+++ Source passage
MATLAB: Cannot continue training R-CNN detector using Inception; Error: “Unconnected input. Each layer input must be connected to the output of another layer.”

Computer Vision ToolboxDeep Learning ToolboxMATLABrcnntransfer learning

Intro:
I'm trying to use the deep learning toolbox to train an R-CNN object detector using InceptionV3, however when trying to "continue" training, I get an error that all the layers are unconnected. According to the documentation
"When you specify the network as a SeriesNetwork, an array of Layer objects, or by the network name, the network is automatically transformed into a R-CNN network by adding new classification and regression layers to support object detection"
However, it looks like the Layers taken from this transformed network are not compatible with trainRCNNObjectDetector, or I'm missing something. If there's something I need to be doing, the documentation is very unclear about that. While I could start from scratch every time, that seems inefficient as I can't transfer from a tuned network based on some new input data, or continue training to increase the accuracy (if we're not in overfitting territory). The reason for doing a small batch at the beginning is to tune the learning rate and possibly using a cyclic learning rate such as the one cycle policy.
This appears to be a bug, but I'm not sure.
Step 1: Using the stop-sign example from trainRCNNObjectDetector
%% Load training data and network layers.
load('rcnnStopSigns.mat', 'stopSigns', 'layers')
mynetwork = 'inceptionv3';
%%
% Add the image directory to the MATLAB path.
imDir = fullfile(matlabroot, 'toolbox', 'vision', 'visiondata',...
'stopSignImages');
addpath(imDir);
%%

% Set network training options to use mini-batch size of 32 to reduce GPU
% memory usage. Lower the InitialLearnRate to reduce the rate at which
% network parameters are changed. This is beneficial when fine-tuning a
% pre-trained network and prevents the network from changing too rapidly.
options = trainingOptions('sgdm', ...
'MiniBatchSize', 32, ...
'InitialLearnRate', 1e-6, ...
'MaxEpochs', 5);
%%
% Train the R-CNN detector. Training can take a few minutes to complete.
rcnn = trainRCNNObjectDetector(stopSigns, mynetwork, options, 'NegativeOverlapRange', [0 0.3]);
And the output is:
*******************************************************************
Training an R-CNN Object Detector for the following object classes:
* stopSign
–> Extracting region proposals from 27 training images…done.
–> Training a neural network to classify objects in training data…
Training on single GPU.
Initializing input data normalization.
++++++
+++ Data shown
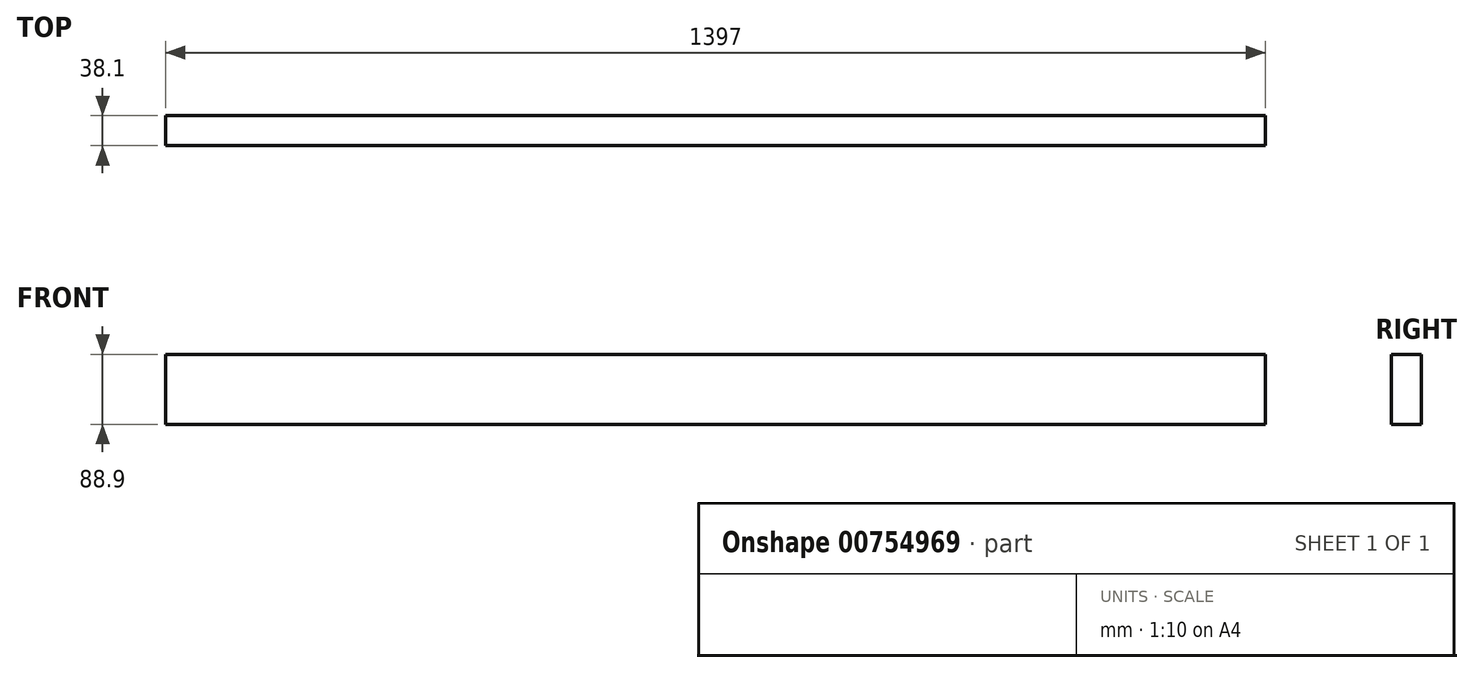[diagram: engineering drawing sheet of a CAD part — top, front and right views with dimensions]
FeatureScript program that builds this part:
annotation { "Feature Type Name" : "Feature", "Feature Type Description" : "" }
export const myFeature = defineFeature(function(context is Context, id is Id, definition is map)
    precondition{}
    {
        {
            var Q0;
            Q0=qCreatedBy(makeId("Right.planeOp"),FACE);
            var sketch = newSketch(context, id + "F0", { "sketchPlane" : qUnion([Q0])});
            skLineSegment(sketch, "E0.bottom", {"start": v(0, 0) * mm, "end": v(38.1, 0) * mm});
            skLineSegment(sketch, "E0.top", {"start": v(0, 88.9) * mm, "end": v(38.1, 88.9) * mm});
            skLineSegment(sketch, "E0.left", {"start": v(0, 0) * mm, "end": v(0, 88.9) * mm});
            skLineSegment(sketch, "E0.right", {"start": v(38.1, 0) * mm, "end": v(38.1, 88.9) * mm});
            skSolve(sketch);
        }
        {
            var Q0;
            Q0=makeQuery(id+"F0.imprint","IMPRINT",FACE,{"disambiguationData":[TD([[makeQuery(id+"F0.imprint","IMPRINT",EDGE,{"derivedFrom":sQuery(id+"F0.wireOp",EDGE,"E0.bottom")}),1.0]])]});
            extrude(context, id + "F1", {"entities" : qUnion([Q0]), "depth" : 1397 * mm, "offsetDistance" : 25.4 * mm});
        }
    });
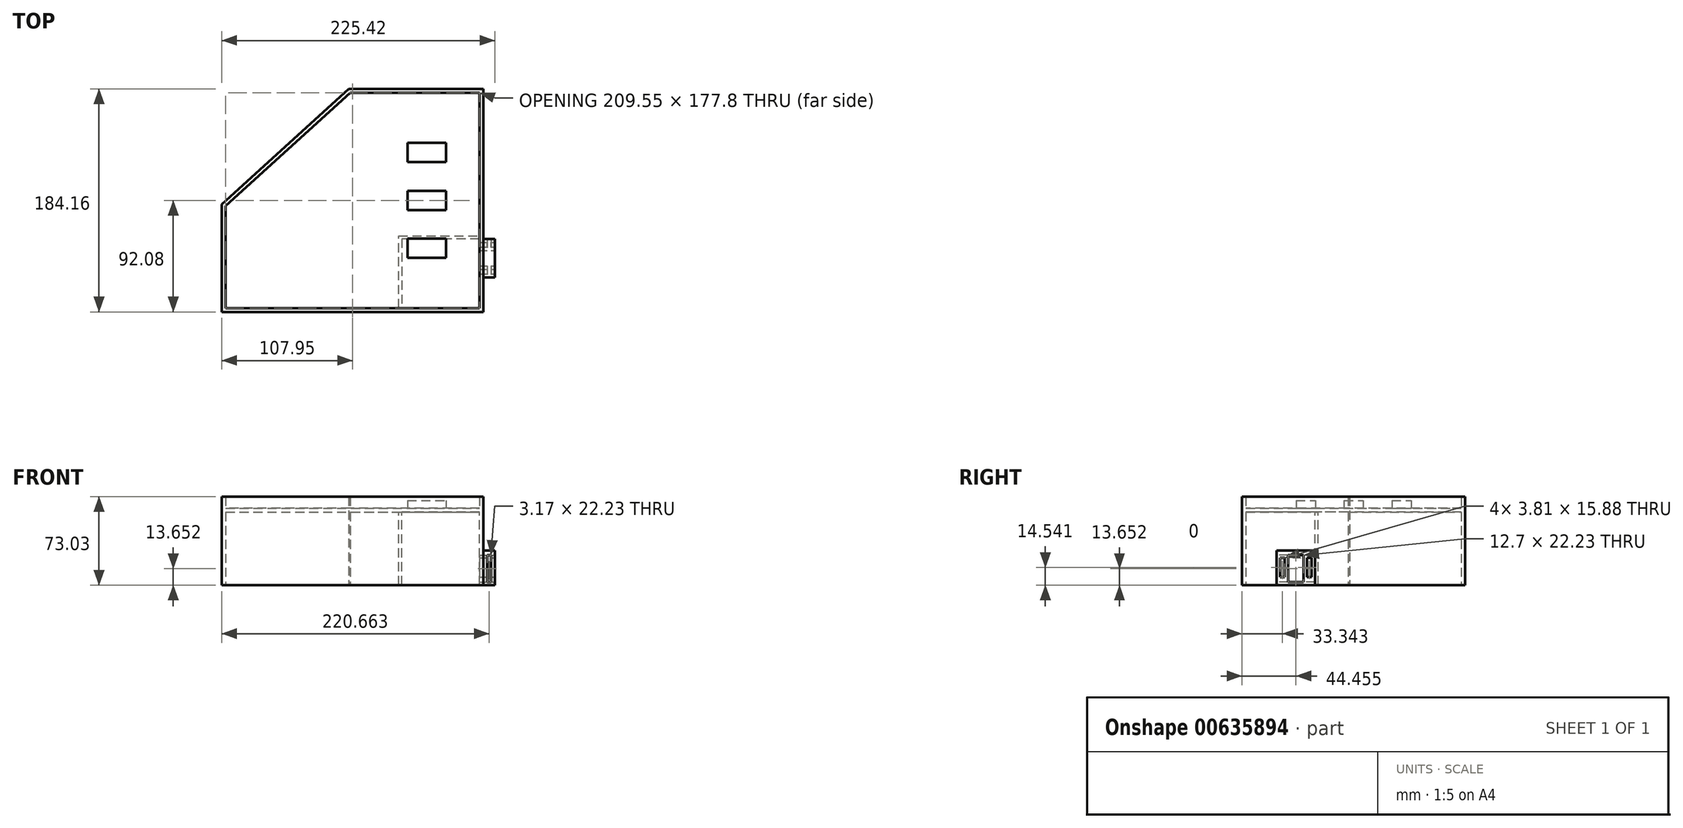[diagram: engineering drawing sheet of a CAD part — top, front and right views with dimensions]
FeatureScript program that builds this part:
++++++
Written instruction >>
Answer these from the MATLAB R-CNN thread:
1. Which pretrained network does the poster use for the R-CNN detector?
2. What mini-batch size do the training options set?
3. How many training images are region proposals extracted from?

Worked answer >>
1. InceptionV3
2. 32
3. 27